# E2 Exam Help



## jmc (Apr 8, 2012)

I'm preparing for the E2 and thought that I reseached everything in advance. Here's where I'm confused. I looked over the National Certification Bulletin and determined that the 2011 NEC would be the code edition for a computer based test. I confirmed this with the certification office. Since electrical is probably my weakest discipline, I opted fof the practice exam offered through the online campus folks. When I opened the test it referenced the 2008 NEC. I had already purchased the '11. I called certification and all the tech could say was "well I'm stumped". Great.

Now some will say there isn't much difference in the two and you'll be fine. I'd prefer the edition Pearsonvue is using and would like everything to match up like the B2, M2 and P2 I recently took.

Any advice/help will be much appreciated. Thanks!


----------



## chris kennedy (Apr 8, 2012)

jmc said:
			
		

> I had already purchased the '11.


Then be aware of this; Errata No.: 70-11-1



> Now some will say there isn't much difference in the two and you'll be fine.


I would not be one of those, IMO there have been significant changes made. You can find free 2011 practice tests and quizzes here.


----------



## jmc (Apr 8, 2012)

Wow, thanks for the info!


----------



## snowroski (Apr 16, 2012)

I just passed my E2 today and it was based on the 2008 NEC.  One thing that surprised me is that I only had one question on calculations.  I recommend buying a study guide with a ton of questions (that is what I did) and go through and answer each question.  It takes a few weeks to go through it all, but, you really learn your way through the book.  The test is still very difficult, I ended up using every last second to get through the 80 questions.

Good luck!

Sent from my iPad using Tapatalk HD


----------



## twistr2002 (Apr 17, 2012)

Dont use prometrics testing agency, they tell you they are scheduling you for the 2008(confirmed mutliple times while on the phone) and then it ends up being the 2011,  twice now. horrible customer service to boot. they also short you an hour and 30 questions.so its 50 questions 2 hours not 80 questions and 3 hours .  What a horrible experience.   Just my 2 cents.


----------



## snowroski (Apr 19, 2012)

I used Pearson VUE.  Nice experience.  In the past with Prometric, I don't recall the poor service, but I did like that the tests were often shorter.

Sent from my iPad using Tapatalk HD


----------



## jmc (May 21, 2012)

ugh!

I failed embarrassed to say.

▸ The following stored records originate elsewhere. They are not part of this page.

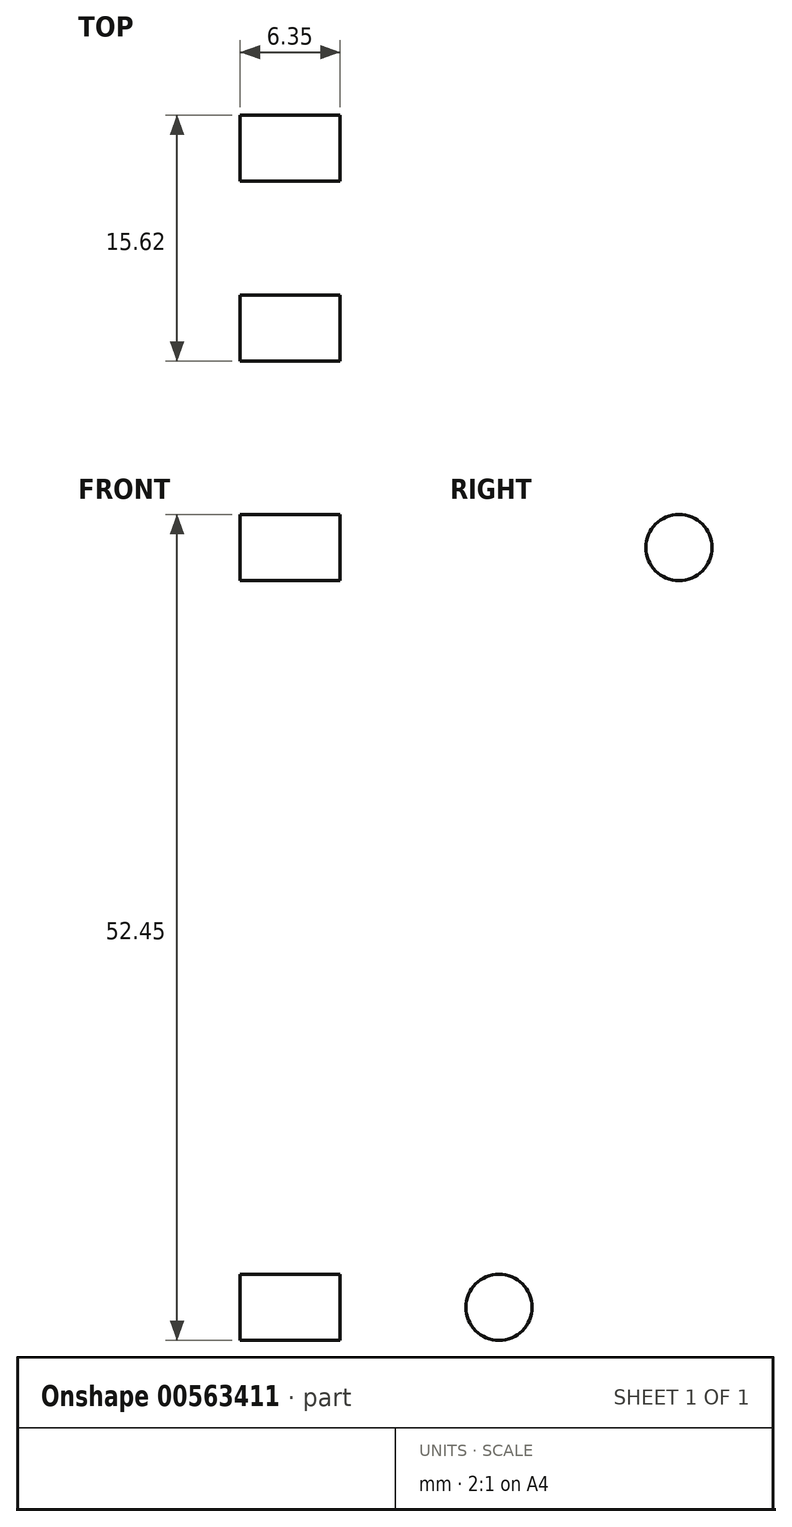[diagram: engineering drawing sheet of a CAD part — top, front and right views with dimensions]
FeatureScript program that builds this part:
annotation { "Feature Type Name" : "Feature", "Feature Type Description" : "" }
export const myFeature = defineFeature(function(context is Context, id is Id, definition is map)
    precondition{}
    {
        {
            var Q0;
            Q0=qCreatedBy(makeId("Right.planeOp"),FACE);
            var sketch = newSketch(context, id + "F0", { "sketchPlane" : qUnion([Q0])});
            skLineSegment(sketch, "E0", {"start": v(0, 0) * mm, "end": v(101.6, 0) * mm});
            skLineSegment(sketch, "E1", {"start": v(50.8, 0) * mm, "end": v(50.8, -101.6) * mm});
            skArc(sketch, "E2", {"start": v(50.8, -101.6) * mm, "mid": v(70.26, -98.06) * mm, "end": v(87.22, -87.9) * mm});
            skArc(sketch, "E3.MirrorCS", {"start": v(50.8, -101.6) * mm, "mid": v(31.34, -98.06) * mm, "end": v(14.38, -87.9) * mm});
            skLineSegment(sketch, "E4", {"start": v(101.6, 0) * mm, "end": v(101.6, -6.35) * mm});
            skLineSegment(sketch, "E5", {"start": v(101.6, -6.35) * mm, "end": v(87.22, -87.9) * mm});
            skLineSegment(sketch, "E6.MirrorCS", {"start": v(0, -6.35) * mm, "end": v(14.38, -87.9) * mm});
            skLineSegment(sketch, "E7.MirrorCS", {"start": v(0, 0) * mm, "end": v(0, -6.35) * mm});
            skSolve(sketch);
        }
        {
            var Q0;
            {var subQ2=sQuery(id+"F0.wireOp",EDGE,"E1");Q0=makeQuery(id+"F0.imprint","IMPRINT",FACE,{"disambiguationData":[TD([[makeQuery(id+"F0.imprint","IMPRINT",EDGE,{"derivedFrom":subQ2}),-1.0]])]});}
            var Q1;
            {var subQ0=sQuery(id+"F0.wireOp",EDGE,"khOB3p5o-ioRN-m1G3-Y8gc-wrssJ04mrUhv");Q1=makeQuery(id+"F0.imprint","IMPRINT",FACE,{"disambiguationData":[TD([[makeQuery(id+"F0.imprint","IMPRINT",EDGE,{"derivedFrom":subQ0}),-1.0]])]});}
            var Q2;
            {var subQ1=sQuery(id+"F0.wireOp",EDGE,"E1");Q2=makeQuery(id+"F0.imprint","IMPRINT",FACE,{"disambiguationData":[TD([[makeQuery(id+"F0.imprint","IMPRINT",EDGE,{"derivedFrom":subQ1}),1.0]])]});}
            extrude(context, id + "F1", {"entities" : qUnion([Q0, Q1, Q2]), "depth" : 6.35 * mm, "offsetDistance" : 25.4 * mm});
        }
        {
            var Q0;
            Q0=makeQuery(id+"F1.opExtrude","CAP_FACE",FACE,{"disambiguationData":[OSD([sQuery(id+"F0.wireOp",EDGE,"E0"),sQuery(id+"F0.wireOp",EDGE,"khOB3p5o-ioRN-m1G3-Y8gc-wrssJ04mrUhv"),sQuery(id+"F0.wireOp",EDGE,"E2"),sQuery(id+"F0.wireOp",EDGE,"4d74da0e-6006-49e8-a9db-5cfd90e2330b0.MirrorCS"),sQuery(id+"F0.wireOp",EDGE,"E3.MirrorCS")])],"isStart":false});
            var sketch = newSketch(context, id + "F2", { "sketchPlane" : qUnion([Q0])});
            skLineSegment(sketch, "E8.top", {"start": v(12.7, -6.35) * mm, "end": v(38.1, -6.35) * mm});
            skLineSegment(sketch, "E8.left", {"start": v(12.7, 0) * mm, "end": v(12.7, -6.35) * mm});
            skLineSegment(sketch, "E8.right", {"start": v(38.1, 0) * mm, "end": v(38.1, -6.35) * mm});
            skLineSegment(sketch, "E9", {"start": v(50.8, 0) * mm, "end": v(50.8, -101.6) * mm});
            skLineSegment(sketch, "E10.MirrorCS", {"start": v(63.5, 0) * mm, "end": v(63.5, -6.35) * mm});
            skLineSegment(sketch, "E11.MirrorCS", {"start": v(88.9, 0) * mm, "end": v(88.9, -6.35) * mm});
            skLineSegment(sketch, "E12.MirrorCS", {"start": v(88.9, -6.35) * mm, "end": v(63.5, -6.35) * mm});
            skLineSegment(sketch, "E13", {"start": v(12.7, -6.35) * mm, "end": v(0, -6.35) * mm});
            skLineSegment(sketch, "E14", {"start": v(0, -6.35) * mm, "end": v(0, 0) * mm});
            skLineSegment(sketch, "E15", {"start": v(0, 0) * mm, "end": v(12.7, 0) * mm});
            skLineSegment(sketch, "E16", {"start": v(38.1, -6.35) * mm, "end": v(63.5, -6.35) * mm});
            skLineSegment(sketch, "E17", {"start": v(88.9, -6.35) * mm, "end": v(101.6, -6.35) * mm});
            skLineSegment(sketch, "E18", {"start": v(101.6, -6.35) * mm, "end": v(101.6, 0) * mm});
            skLineSegment(sketch, "E19", {"start": v(101.6, 0) * mm, "end": v(88.9, 0) * mm});
            skLineSegment(sketch, "E20", {"start": v(38.1, 0) * mm, "end": v(63.5, 0) * mm});
            skSolve(sketch);
        }
        {
            var Q0;
            Q0 = qSketchRegion(id + "F2", true);
            extrude(context, id + "F3", {"entities" : qUnion([Q0]), "operationType" : NewBodyOperationType.REMOVE, "oppositeDirection" : true, "depth" : 25.4 * mm, "offsetDistance" : 25.4 * mm});
        }
        {
            var Q0;
            Q0=makeQuery(id+"F1.opExtrude","CAP_FACE",FACE,{"disambiguationData":[OSD([sQuery(id+"F0.wireOp",EDGE,"E0"),sQuery(id+"F0.wireOp",EDGE,"E2"),sQuery(id+"F0.wireOp",EDGE,"E3.MirrorCS"),sQuery(id+"F0.wireOp",EDGE,"E4"),sQuery(id+"F0.wireOp",EDGE,"E5"),sQuery(id+"F0.wireOp",EDGE,"E6.MirrorCS"),sQuery(id+"F0.wireOp",EDGE,"E7.MirrorCS")])],"isStart":false});
            var sketch = newSketch(context, id + "F4", { "sketchPlane" : qUnion([Q0])});
            skLineSegment(sketch, "E21.bottom", {"start": v(39.78, -46.99) * mm, "end": v(60.1, -46.99) * mm});
            skLineSegment(sketch, "E21.top", {"start": v(39.78, -87) * mm, "end": v(60.1, -87) * mm});
            skLineSegment(sketch, "E21.left", {"start": v(39.78, -46.99) * mm, "end": v(39.78, -87) * mm});
            skLineSegment(sketch, "E21.right", {"start": v(60.1, -46.99) * mm, "end": v(60.1, -87) * mm});
            skCircle(sketch, "E22", {"center": v(44.22, -42.86) * mm, "radius": 2.1 * mm});
            skCircle(sketch, "E23.MirrorC", {"center": v(55.65, -42.86) * mm, "radius": 2.1 * mm});
            skCircle(sketch, "E24.MirrorC", {"center": v(55.65, -91.12) * mm, "radius": 2.1 * mm});
            skCircle(sketch, "E25.MirrorC", {"center": v(44.22, -91.12) * mm, "radius": 2.1 * mm});
            skSolve(sketch);
        }
        {
            var Q0;
            Q0=makeQuery(id+"F4.imprint","IMPRINT",FACE,{"disambiguationData":[TD([[makeQuery(id+"F4.imprint","IMPRINT",EDGE,{"derivedFrom":sQuery(id+"F4.wireOp",EDGE,"E21.bottom")}),-1.0]])]});
            var Q1;
            Q1=makeQuery(id+"F4.imprint","IMPRINT",FACE,{"disambiguationData":[TD([[makeQuery(id+"F4.imprint","IMPRINT",EDGE,{"derivedFrom":sQuery(id+"F4.wireOp",EDGE,"E22")}),1.0]])]});
            var Q2;
            Q2=makeQuery(id+"F4.imprint","IMPRINT",FACE,{"disambiguationData":[TD([[makeQuery(id+"F4.imprint","IMPRINT",EDGE,{"derivedFrom":sQuery(id+"F4.wireOp",EDGE,"E23.MirrorC")}),-1.0]])]});
            var Q3;
            Q3=makeQuery(id+"F4.imprint","IMPRINT",FACE,{"disambiguationData":[TD([[makeQuery(id+"F4.imprint","IMPRINT",EDGE,{"derivedFrom":sQuery(id+"F4.wireOp",EDGE,"E24.MirrorC")}),1.0]])]});
            var Q4;
            Q4=makeQuery(id+"F4.imprint","IMPRINT",FACE,{"disambiguationData":[TD([[makeQuery(id+"F4.imprint","IMPRINT",EDGE,{"derivedFrom":sQuery(id+"F4.wireOp",EDGE,"E25.MirrorC")}),-1.0]])]});
            extrude(context, id + "F5", {"entities" : qUnion([Q0, Q1, Q2, Q3, Q4]), "operationType" : NewBodyOperationType.REMOVE, "oppositeDirection" : true, "depth" : 25.4 * mm, "offsetDistance" : 25.4 * mm});
        }
    });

According to my score sheet, 71. Apparently I need to tighten up with feeders, etc. I figure I better study harder and retake asap so most is still fresh. Instead of plans, they use exhibits from a drop-down button. They were impossible to make out...poor graphics! Btw, there were no calcs on my test...Pearson Vue.


----------



## codeworks (May 22, 2012)

get a hold of mike holts electrical exam prep book and go through the whole thing. you won't it then. it covers everything from theory to special occupancies. i've used 'em in the past for myself and as part of the cirriculum for apprenticeship training classes.  great stuff


----------